Some of these pleadings refer to payment of the partial filing fee. The court will extend the time to pay the partial filing fee to June 12, 2020. Plaintiff should be aware that payment of the partial fee does not relieve plaintiff of the obligation to pay the full fee, as the court stated in Doc. No. 6. The court has informed the finance office at the Wyandotte County Detention Center of the partial filing fee assessment and the other provisions of Doc. No. 6.
E. Motion for subpoena
Plaintiff has filed a motion for subpoenas to be issued to two officers involved in an incident which is not part of the allegations in the original complaint or the supplement. Doc. No. 15. The court shall not grant this motion because it is premature and not relevant to the allegations of the complaint. The motion is denied without prejudice.
IV. Conclusion
For the above-stated reasons, the court believes that the complaint fails to state a federal claim for relief against the named defendants. Plaintiff's efforts to supplement the complaint, including Doc. Nos. 10 and 19, are denied without prejudice. Plaintiff's motion for subpoenas (Doc. No. 15) is denied without prejudice. The court shall direct that plaintiff by June 15, 2020 show cause why plaintiff's federal claims should not be dismissed as explained in this order. In the alternative, plaintiff may file an amended complaint by June 15, 2020 which corrects the deficiencies discussed herein.

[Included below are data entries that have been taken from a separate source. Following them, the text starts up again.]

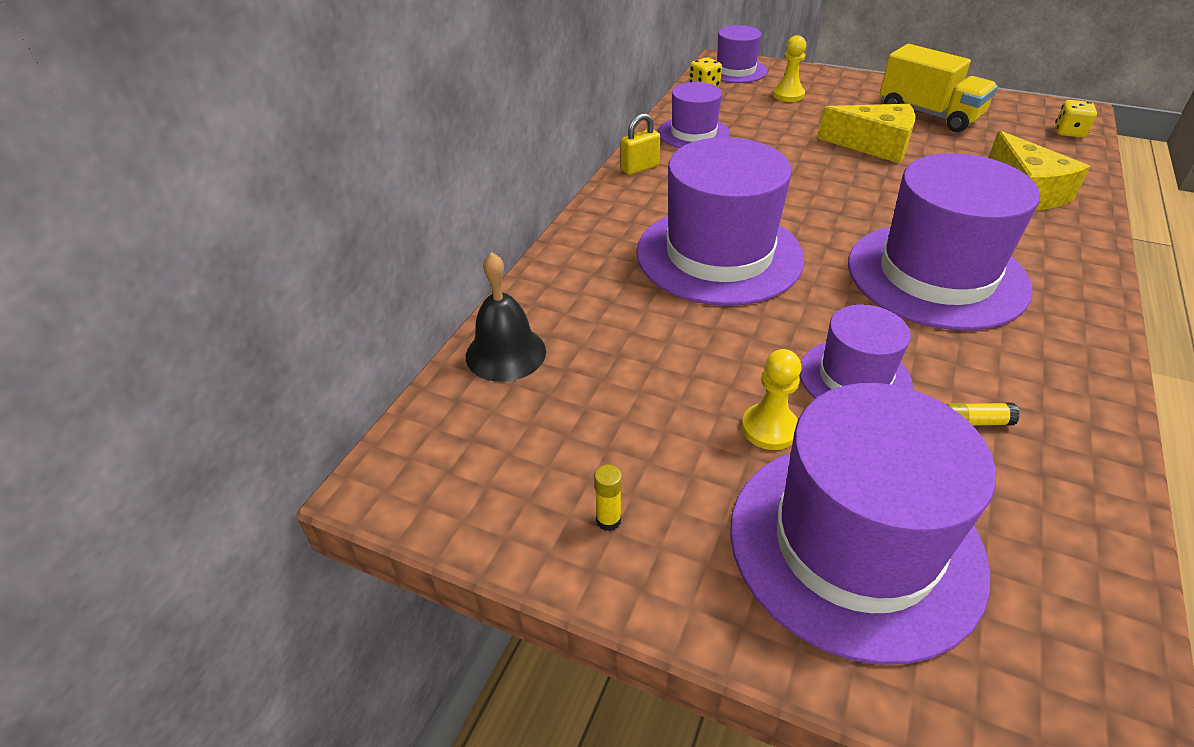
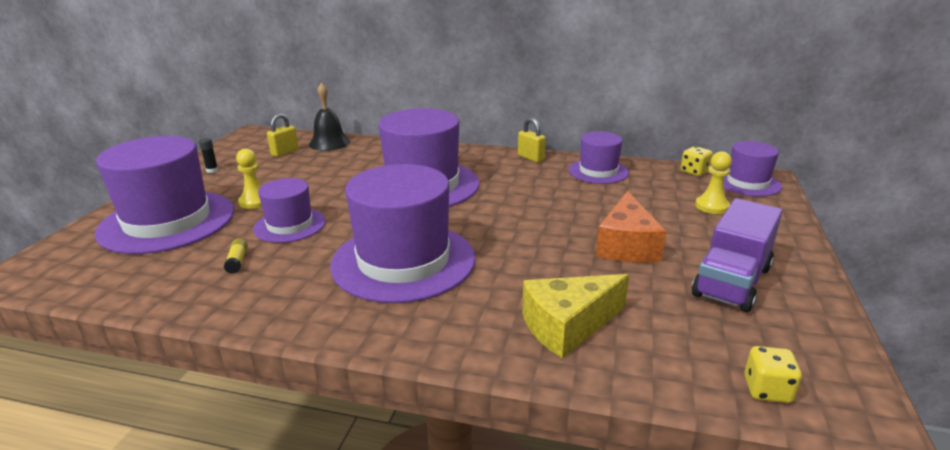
camera: 80 degrees right, 15 degrees down
yellow glue stick [594,464,622,531] -> black glue stick [199,138,218,173]
yellow cheese [817,104,915,163] -> orange cheese [596,191,666,262]
yellow truck [880,44,998,132] -> purple truck [692,198,783,312]
none -> yellow padlock [267,114,298,157]

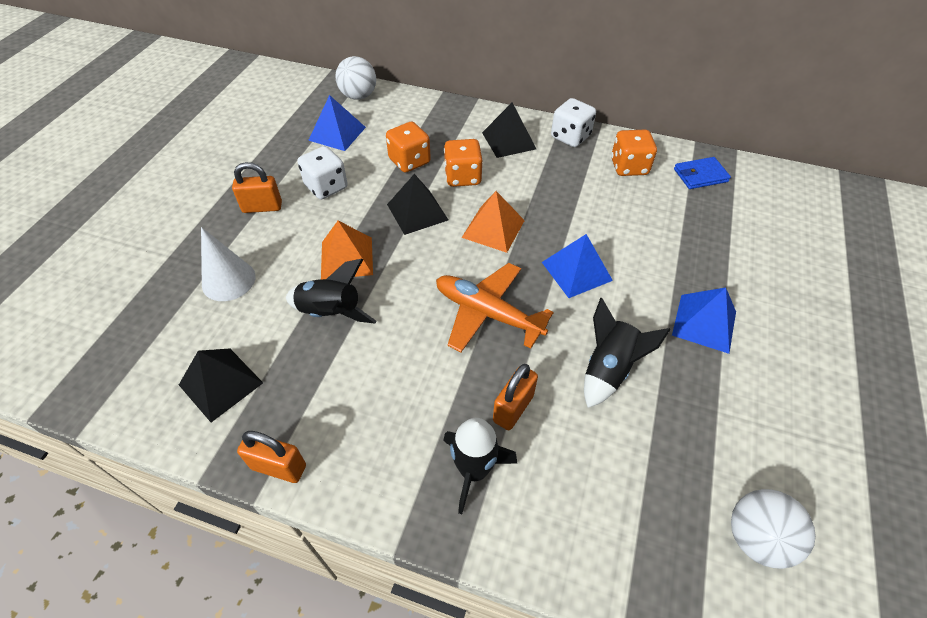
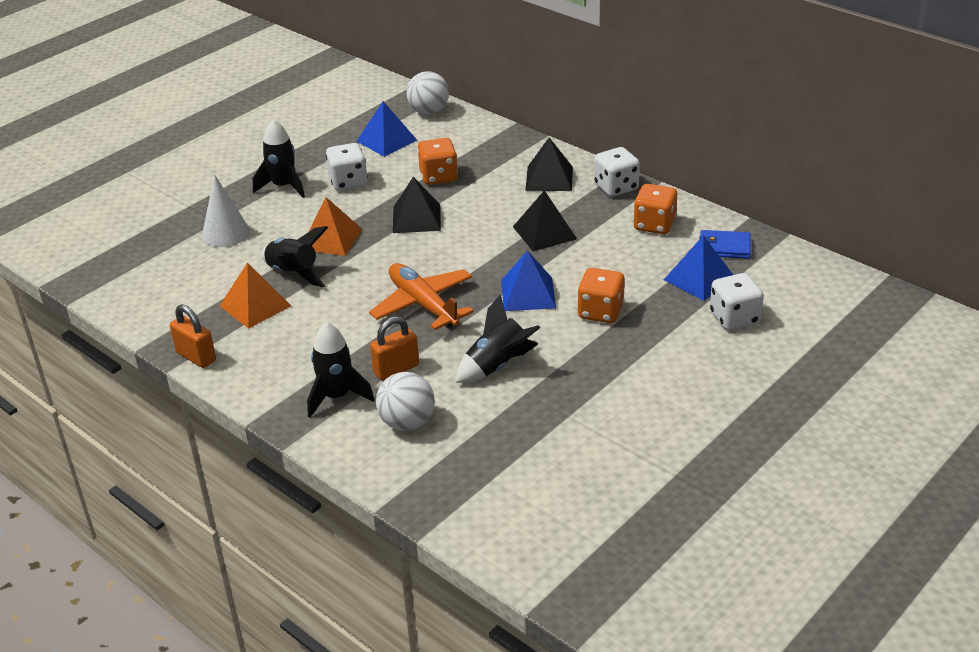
camera: 25 degrees right, 15 degrees down
black pyramid [179,348,263,422] -> black pyramid moved to [513,190,577,251]
orange padlock [232,162,282,213] -> black rocket [253,119,305,198]
orange dice [444,139,483,187] -> orange dice moved to [577,268,625,323]
orange pyramid [462,191,525,253] -> orange pyramid moved to [220,262,291,329]
blue pyramid [672,288,736,354] -> blue pyramid moved to [664,235,733,301]
white ball [731,489,816,569] -> white ball moved to [376,372,435,431]
none -> white dice [710,273,764,330]

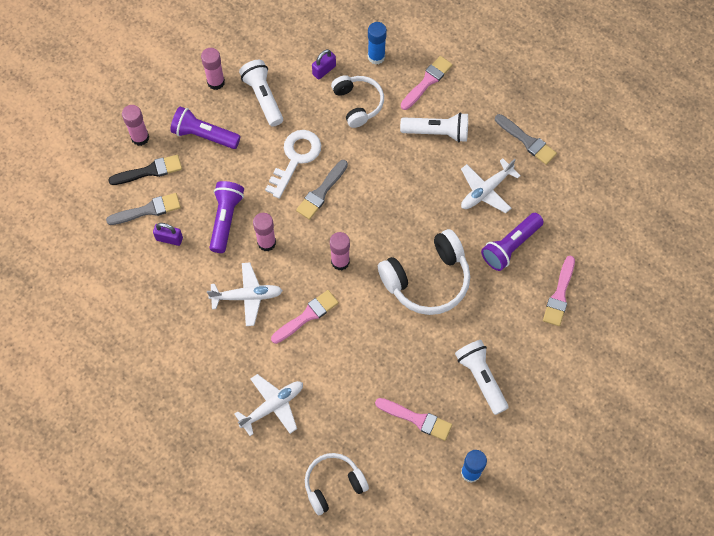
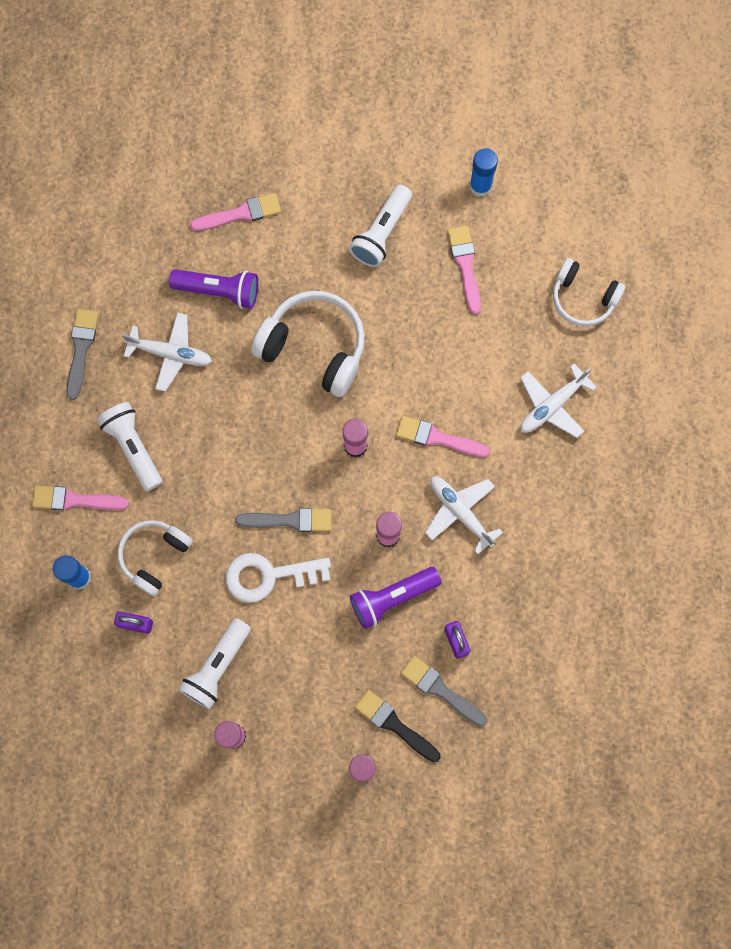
camera: 125 degrees left, 10 degrees up
purple flashlight [170,106,241,149] -> none
white plane [234,374,303,436] -> white plane turned 60 degrees counterclockwise [520,364,597,438]

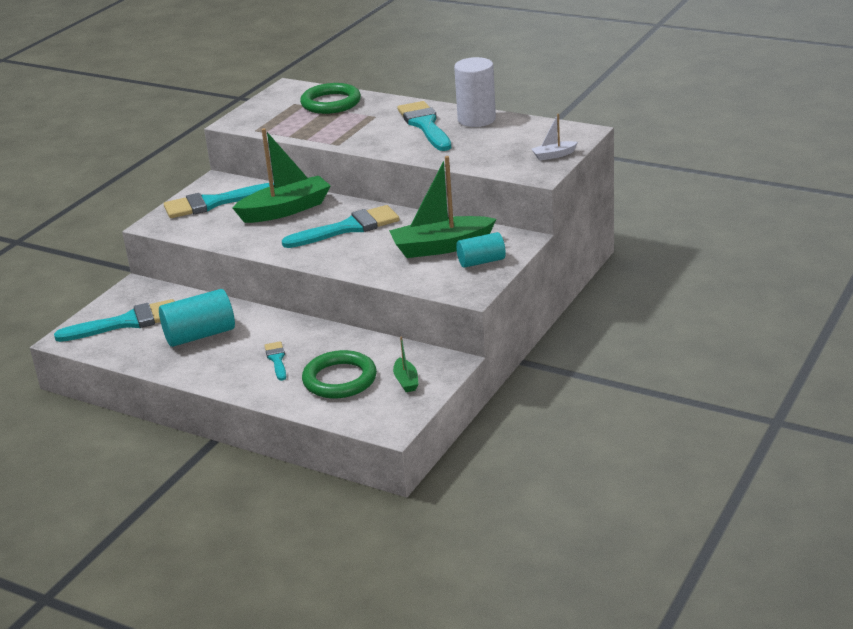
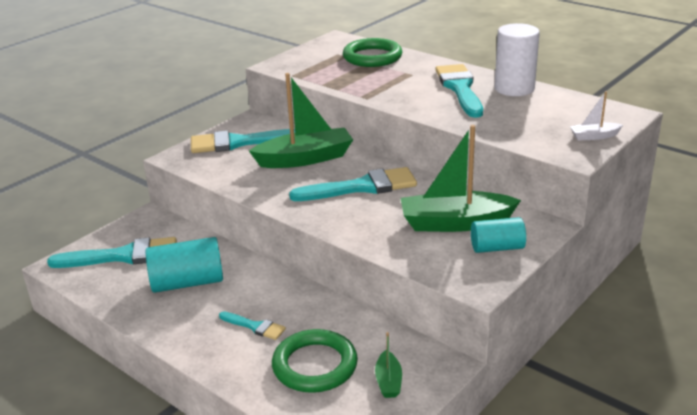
camera: 10 degrees right, 0 degrees up
turquoise brush [264,341,286,381] -> turquoise brush turned 120 degrees clockwise [219,311,286,340]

An amended complaint supersedes the original complaint and must contain all of the claims upon which plaintiff wishes to proceed. An amended complaint should not refer back to the original complaint. Plaintiff is granted time until June 15, 2020 to pay the initial partial filing fee. The Clerk is directed to inform the finance office of plaintiff's current detention center of the court's partial filing fee order.
IT IS SO ORDERED.
Dated this 15th day of May, 2020, at Topeka, Kansas.